*DATA EXCERPTS*.
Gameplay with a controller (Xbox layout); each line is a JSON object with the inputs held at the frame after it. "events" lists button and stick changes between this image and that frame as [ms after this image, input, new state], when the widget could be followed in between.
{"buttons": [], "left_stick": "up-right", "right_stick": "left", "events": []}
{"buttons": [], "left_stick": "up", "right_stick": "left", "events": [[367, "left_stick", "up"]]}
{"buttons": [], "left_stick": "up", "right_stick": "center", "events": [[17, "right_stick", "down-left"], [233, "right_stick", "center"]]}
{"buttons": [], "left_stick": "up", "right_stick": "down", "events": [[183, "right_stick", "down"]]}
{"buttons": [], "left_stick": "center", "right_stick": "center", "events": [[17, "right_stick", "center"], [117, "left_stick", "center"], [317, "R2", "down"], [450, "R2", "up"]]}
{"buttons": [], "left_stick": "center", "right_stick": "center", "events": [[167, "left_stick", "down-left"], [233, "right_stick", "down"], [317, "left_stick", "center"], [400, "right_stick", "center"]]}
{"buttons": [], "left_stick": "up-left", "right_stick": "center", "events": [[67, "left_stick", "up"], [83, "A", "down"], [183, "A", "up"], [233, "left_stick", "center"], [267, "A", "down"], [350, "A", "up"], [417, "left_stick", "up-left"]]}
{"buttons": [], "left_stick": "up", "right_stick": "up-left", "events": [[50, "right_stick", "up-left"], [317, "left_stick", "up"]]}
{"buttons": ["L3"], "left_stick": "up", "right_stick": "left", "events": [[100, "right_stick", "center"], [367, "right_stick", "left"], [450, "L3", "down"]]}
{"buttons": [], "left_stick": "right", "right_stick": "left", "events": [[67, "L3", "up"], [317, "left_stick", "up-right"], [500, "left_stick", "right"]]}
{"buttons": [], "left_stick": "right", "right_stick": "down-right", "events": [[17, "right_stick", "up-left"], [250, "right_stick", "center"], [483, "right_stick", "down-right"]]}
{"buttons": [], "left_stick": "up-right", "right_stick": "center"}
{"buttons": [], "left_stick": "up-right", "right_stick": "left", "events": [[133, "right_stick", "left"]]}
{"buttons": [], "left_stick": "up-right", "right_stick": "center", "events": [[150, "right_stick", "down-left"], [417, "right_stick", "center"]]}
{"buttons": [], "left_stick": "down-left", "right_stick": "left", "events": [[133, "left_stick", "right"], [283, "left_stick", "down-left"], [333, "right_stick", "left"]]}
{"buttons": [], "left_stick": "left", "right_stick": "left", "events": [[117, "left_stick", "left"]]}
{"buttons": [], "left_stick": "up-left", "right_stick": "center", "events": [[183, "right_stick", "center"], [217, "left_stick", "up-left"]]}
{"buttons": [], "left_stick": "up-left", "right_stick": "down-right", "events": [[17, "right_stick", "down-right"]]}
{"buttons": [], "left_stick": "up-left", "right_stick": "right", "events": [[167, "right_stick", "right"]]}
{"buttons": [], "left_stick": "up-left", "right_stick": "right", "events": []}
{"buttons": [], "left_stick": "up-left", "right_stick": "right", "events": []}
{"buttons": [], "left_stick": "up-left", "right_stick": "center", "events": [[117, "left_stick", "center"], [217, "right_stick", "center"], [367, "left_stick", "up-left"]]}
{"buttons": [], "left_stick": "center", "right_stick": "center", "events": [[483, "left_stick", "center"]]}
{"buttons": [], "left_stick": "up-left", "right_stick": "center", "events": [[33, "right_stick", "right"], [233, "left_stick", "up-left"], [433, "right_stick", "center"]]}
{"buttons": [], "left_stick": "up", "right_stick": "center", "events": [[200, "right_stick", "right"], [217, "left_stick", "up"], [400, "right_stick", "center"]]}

*THE TASK*. The answer should be all the entries, restated with no word changed.

*YOUR RESPONSE*.
Gameplay with a controller (Xbox layout); each line is a JSON object with the inputs held at the frame after it. "events" lists button and stick changes between this image and that frame as [ms after this image, input, new state], when the widget could be followed in between.
{"buttons": [], "left_stick": "up-right", "right_stick": "left", "events": []}
{"buttons": [], "left_stick": "up", "right_stick": "left", "events": [[367, "left_stick", "up"]]}
{"buttons": [], "left_stick": "up", "right_stick": "center", "events": [[17, "right_stick", "down-left"], [233, "right_stick", "center"]]}
{"buttons": [], "left_stick": "up", "right_stick": "down", "events": [[183, "right_stick", "down"]]}
{"buttons": [], "left_stick": "center", "right_stick": "center", "events": [[17, "right_stick", "center"], [117, "left_stick", "center"], [317, "R2", "down"], [450, "R2", "up"]]}
{"buttons": [], "left_stick": "center", "right_stick": "center", "events": [[167, "left_stick", "down-left"], [233, "right_stick", "down"], [317, "left_stick", "center"], [400, "right_stick", "center"]]}
{"buttons": [], "left_stick": "up-left", "right_stick": "center", "events": [[67, "left_stick", "up"], [83, "A", "down"], [183, "A", "up"], [233, "left_stick", "center"], [267, "A", "down"], [350, "A", "up"], [417, "left_stick", "up-left"]]}
{"buttons": [], "left_stick": "up", "right_stick": "up-left", "events": [[50, "right_stick", "up-left"], [317, "left_stick", "up"]]}
{"buttons": ["L3"], "left_stick": "up", "right_stick": "left", "events": [[100, "right_stick", "center"], [367, "right_stick", "left"], [450, "L3", "down"]]}
{"buttons": [], "left_stick": "right", "right_stick": "left", "events": [[67, "L3", "up"], [317, "left_stick", "up-right"], [500, "left_stick", "right"]]}
{"buttons": [], "left_stick": "right", "right_stick": "down-right", "events": [[17, "right_stick", "up-left"], [250, "right_stick", "center"], [483, "right_stick", "down-right"]]}
{"buttons": [], "left_stick": "up-right", "right_stick": "center"}
{"buttons": [], "left_stick": "up-right", "right_stick": "left", "events": [[133, "right_stick", "left"]]}
{"buttons": [], "left_stick": "up-right", "right_stick": "center", "events": [[150, "right_stick", "down-left"], [417, "right_stick", "center"]]}
{"buttons": [], "left_stick": "down-left", "right_stick": "left", "events": [[133, "left_stick", "right"], [283, "left_stick", "down-left"], [333, "right_stick", "left"]]}
{"buttons": [], "left_stick": "left", "right_stick": "left", "events": [[117, "left_stick", "left"]]}
{"buttons": [], "left_stick": "up-left", "right_stick": "center", "events": [[183, "right_stick", "center"], [217, "left_stick", "up-left"]]}
{"buttons": [], "left_stick": "up-left", "right_stick": "down-right", "events": [[17, "right_stick", "down-right"]]}
{"buttons": [], "left_stick": "up-left", "right_stick": "right", "events": [[167, "right_stick", "right"]]}
{"buttons": [], "left_stick": "up-left", "right_stick": "right", "events": []}
{"buttons": [], "left_stick": "up-left", "right_stick": "right", "events": []}
{"buttons": [], "left_stick": "up-left", "right_stick": "center", "events": [[117, "left_stick", "center"], [217, "right_stick", "center"], [367, "left_stick", "up-left"]]}
{"buttons": [], "left_stick": "center", "right_stick": "center", "events": [[483, "left_stick", "center"]]}
{"buttons": [], "left_stick": "up-left", "right_stick": "center", "events": [[33, "right_stick", "right"], [233, "left_stick", "up-left"], [433, "right_stick", "center"]]}
{"buttons": [], "left_stick": "up", "right_stick": "center", "events": [[200, "right_stick", "right"], [217, "left_stick", "up"], [400, "right_stick", "center"]]}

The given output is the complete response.